Cameras—especially DSLRs (Digital Single Lens Reflex cameras)—are one of the most sensitive items a hiker is likely to carry, not to mention a huge investment. This section will teach you how to handle your camera in the field (even in really nasty weather) and how to give it a good cleaning once you get back home.
1. Carry your camera in a padded case to guard against scratches, dirt, and sweat.
2. If your camera takes lens filters, use a neutral skylight/UV filter to prevent lens scratches.
3. If you need to change a lens in the field, do it quickly, and face away from wind or rain to keep the camera’s innards clean and protected.
4. When hiking in deluge conditions or serious sandstorms, use a raincover on your case, or store the camera inside your pack.
5. If your case does get wet, sun-dry the interior as soon as possible to prevent humidity from being forced into the camera by external heat.

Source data
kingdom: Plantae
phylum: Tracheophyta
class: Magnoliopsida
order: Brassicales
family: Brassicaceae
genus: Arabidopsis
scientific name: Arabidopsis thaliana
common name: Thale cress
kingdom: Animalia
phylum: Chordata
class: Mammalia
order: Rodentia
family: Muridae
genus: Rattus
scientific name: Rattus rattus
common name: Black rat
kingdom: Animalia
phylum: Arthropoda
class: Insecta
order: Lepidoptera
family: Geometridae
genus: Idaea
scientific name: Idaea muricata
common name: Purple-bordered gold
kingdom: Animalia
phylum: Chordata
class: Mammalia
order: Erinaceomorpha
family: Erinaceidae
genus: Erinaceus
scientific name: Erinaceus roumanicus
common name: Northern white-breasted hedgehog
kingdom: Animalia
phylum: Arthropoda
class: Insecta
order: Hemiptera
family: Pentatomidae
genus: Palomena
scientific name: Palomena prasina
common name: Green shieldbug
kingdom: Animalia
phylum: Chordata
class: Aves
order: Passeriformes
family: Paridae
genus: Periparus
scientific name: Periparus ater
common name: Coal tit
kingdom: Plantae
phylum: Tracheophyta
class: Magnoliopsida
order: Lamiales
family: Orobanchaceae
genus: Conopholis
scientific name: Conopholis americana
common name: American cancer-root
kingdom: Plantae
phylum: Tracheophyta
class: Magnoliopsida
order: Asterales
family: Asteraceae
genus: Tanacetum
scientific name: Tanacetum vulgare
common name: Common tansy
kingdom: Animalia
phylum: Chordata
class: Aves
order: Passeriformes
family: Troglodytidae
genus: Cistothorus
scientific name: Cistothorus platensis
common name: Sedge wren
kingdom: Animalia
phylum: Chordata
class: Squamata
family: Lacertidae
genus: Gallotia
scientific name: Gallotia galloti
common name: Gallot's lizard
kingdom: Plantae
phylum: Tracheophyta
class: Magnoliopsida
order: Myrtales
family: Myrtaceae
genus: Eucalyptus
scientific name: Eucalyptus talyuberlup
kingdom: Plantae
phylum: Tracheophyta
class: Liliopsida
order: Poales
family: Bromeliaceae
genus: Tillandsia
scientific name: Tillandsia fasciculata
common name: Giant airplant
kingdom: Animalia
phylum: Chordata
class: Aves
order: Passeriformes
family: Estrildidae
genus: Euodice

**What you need to do:** Output the full passage on caring for a camera while hiking, word for word. The records play no part in this exercise.

**Complete response:**
Cameras—especially DSLRs (Digital Single Lens Reflex cameras)—are one of the most sensitive items a hiker is likely to carry, not to mention a huge investment. This section will teach you how to handle your camera in the field (even in really nasty weather) and how to give it a good cleaning once you get back home.
1. Carry your camera in a padded case to guard against scratches, dirt, and sweat.
2. If your camera takes lens filters, use a neutral skylight/UV filter to prevent lens scratches.
3. If you need to change a lens in the field, do it quickly, and face away from wind or rain to keep the camera’s innards clean and protected.
4. When hiking in deluge conditions or serious sandstorms, use a raincover on your case, or store the camera inside your pack.
5. If your case does get wet, sun-dry the interior as soon as possible to prevent humidity from being forced into the camera by external heat.